Below are the records; pull every line that includes "hybrid".

SUPPLIED DATA =>
────────────────────

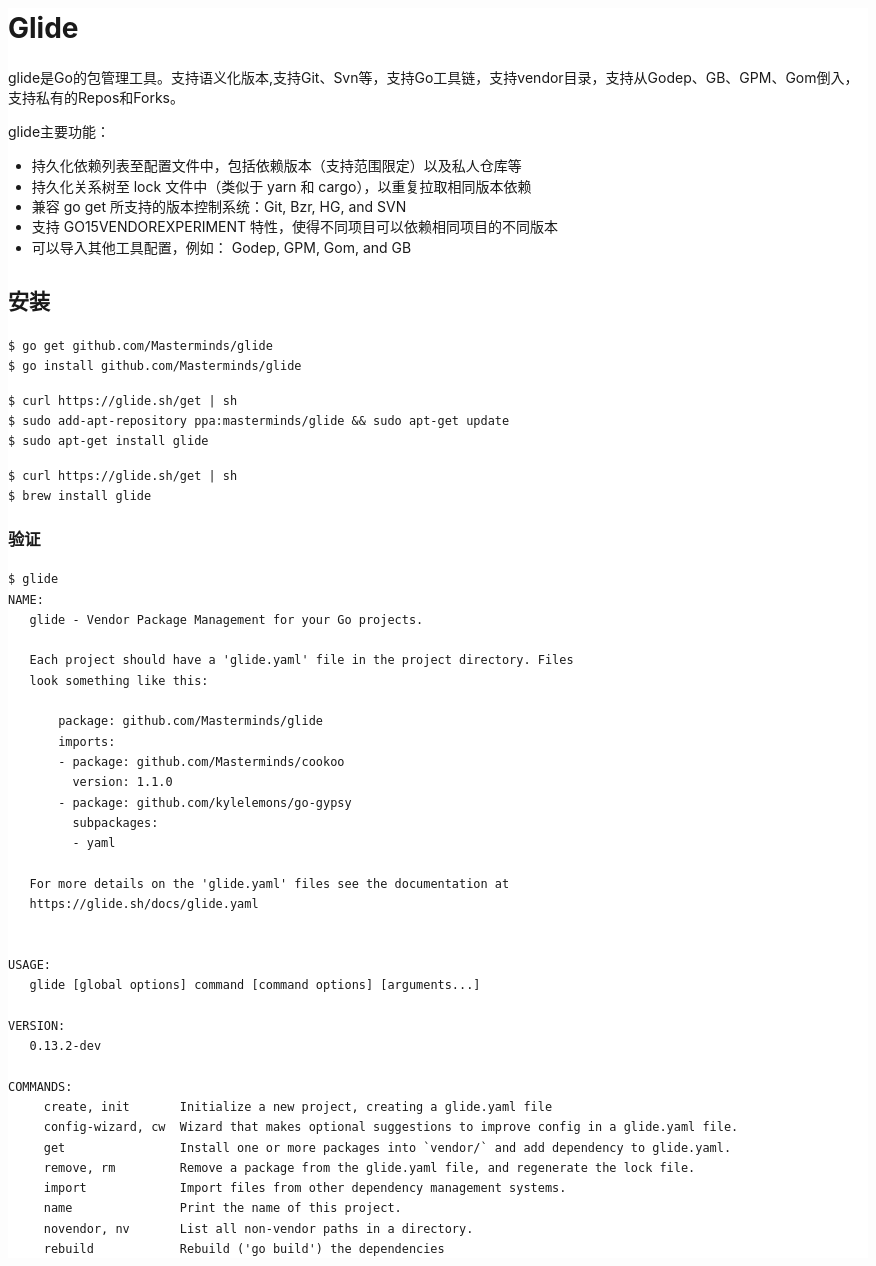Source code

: # Glide
glide是Go的包管理工具。支持语义化版本,支持Git、Svn等，支持Go工具链，支持vendor目录，支持从Godep、GB、GPM、Gom倒入，支持私有的Repos和Forks。

glide主要功能：

- 持久化依赖列表至配置文件中，包括依赖版本（支持范围限定）以及私人仓库等
- 持久化关系树至 lock 文件中（类似于 yarn 和 cargo），以重复拉取相同版本依赖
- 兼容 go get 所支持的版本控制系统：Git, Bzr, HG, and SVN
- 支持 GO15VENDOREXPERIMENT 特性，使得不同项目可以依赖相同项目的不同版本
- 可以导入其他工具配置，例如： Godep, GPM, Gom, and GB
## 安装
``` window
$ go get github.com/Masterminds/glide
$ go install github.com/Masterminds/glide
```
``` Linux
$ curl https://glide.sh/get | sh
$ sudo add-apt-repository ppa:masterminds/glide && sudo apt-get update
$ sudo apt-get install glide
```

``` Mac OS X
$ curl https://glide.sh/get | sh
$ brew install glide
```
### 验证
```
$ glide
NAME:
   glide - Vendor Package Management for your Go projects.

   Each project should have a 'glide.yaml' file in the project directory. Files
   look something like this:

       package: github.com/Masterminds/glide
       imports:
       - package: github.com/Masterminds/cookoo
         version: 1.1.0
       - package: github.com/kylelemons/go-gypsy
         subpackages:
         - yaml

   For more details on the 'glide.yaml' files see the documentation at
   https://glide.sh/docs/glide.yaml


USAGE:
   glide [global options] command [command options] [arguments...]

VERSION:
   0.13.2-dev

COMMANDS:
     create, init       Initialize a new project, creating a glide.yaml file
     config-wizard, cw  Wizard that makes optional suggestions to improve config in a glide.yaml file.
     get                Install one or more packages into `vendor/` and add dependency to glide.yaml.
     remove, rm         Remove a package from the glide.yaml file, and regenerate the lock file.
     import             Import files from other dependency management systems.
     name               Print the name of this project.
     novendor, nv       List all non-vendor paths in a directory.
     rebuild            Rebuild ('go build') the dependencies
```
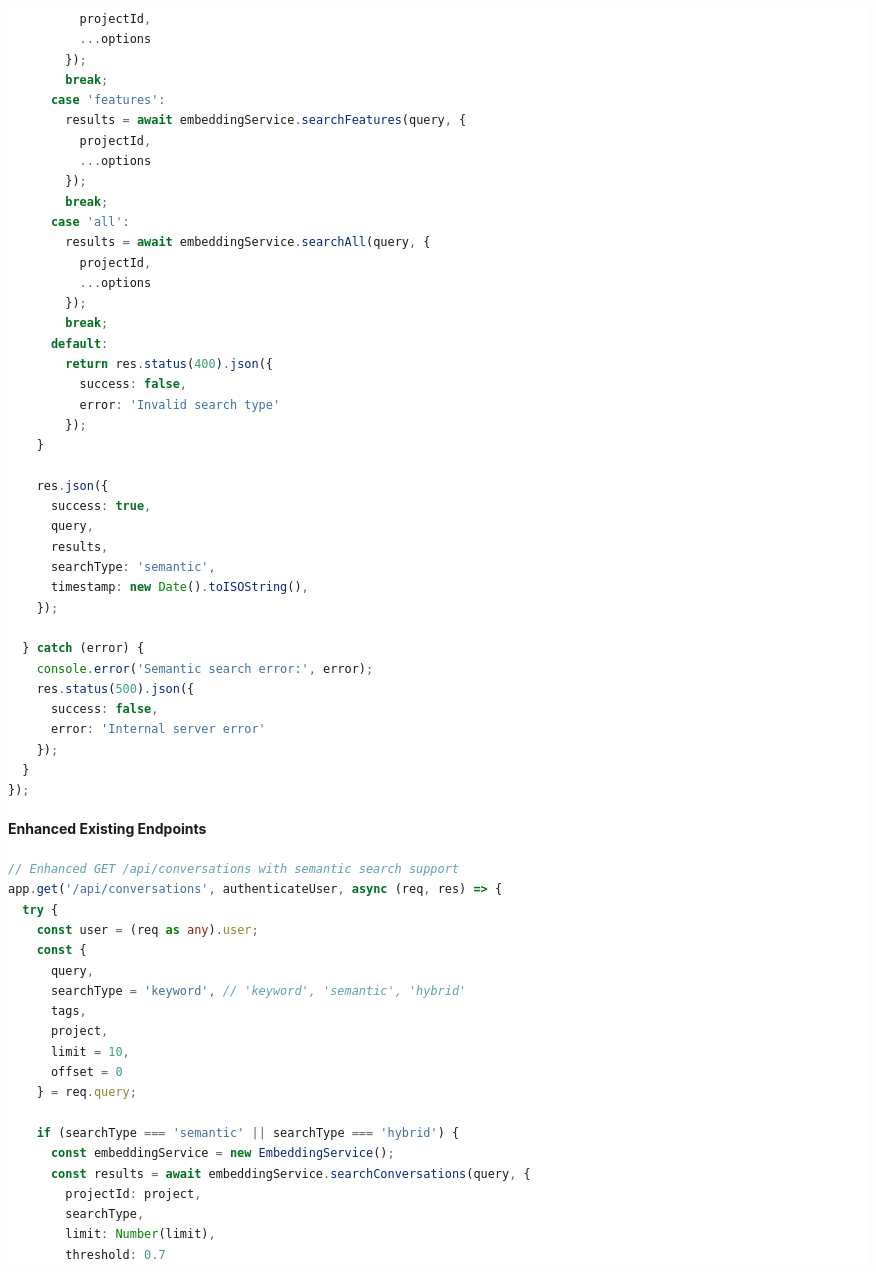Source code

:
 ```typescript
          projectId,
          ...options
        });
        break;
      case 'features':
        results = await embeddingService.searchFeatures(query, {
          projectId,
          ...options
        });
        break;
      case 'all':
        results = await embeddingService.searchAll(query, {
          projectId,
          ...options
        });
        break;
      default:
        return res.status(400).json({ 
          success: false, 
          error: 'Invalid search type' 
        });
    }

    res.json({
      success: true,
      query,
      results,
      searchType: 'semantic',
      timestamp: new Date().toISOString(),
    });

  } catch (error) {
    console.error('Semantic search error:', error);
    res.status(500).json({ 
      success: false, 
      error: 'Internal server error' 
    });
  }
});
```

#### Enhanced Existing Endpoints
```typescript
// Enhanced GET /api/conversations with semantic search support
app.get('/api/conversations', authenticateUser, async (req, res) => {
  try {
    const user = (req as any).user;
    const { 
      query, 
      searchType = 'keyword', // 'keyword', 'semantic', 'hybrid'
      tags, 
      project, 
      limit = 10, 
      offset = 0 
    } = req.query;

    if (searchType === 'semantic' || searchType === 'hybrid') {
      const embeddingService = new EmbeddingService();
      const results = await embeddingService.searchConversations(query, {
        projectId: project,
        searchType,
        limit: Number(limit),
        threshold: 0.7
```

────────────────────

WRITTEN REPLY =>
      searchType = 'keyword', // 'keyword', 'semantic', 'hybrid'
    if (searchType === 'semantic' || searchType === 'hybrid') {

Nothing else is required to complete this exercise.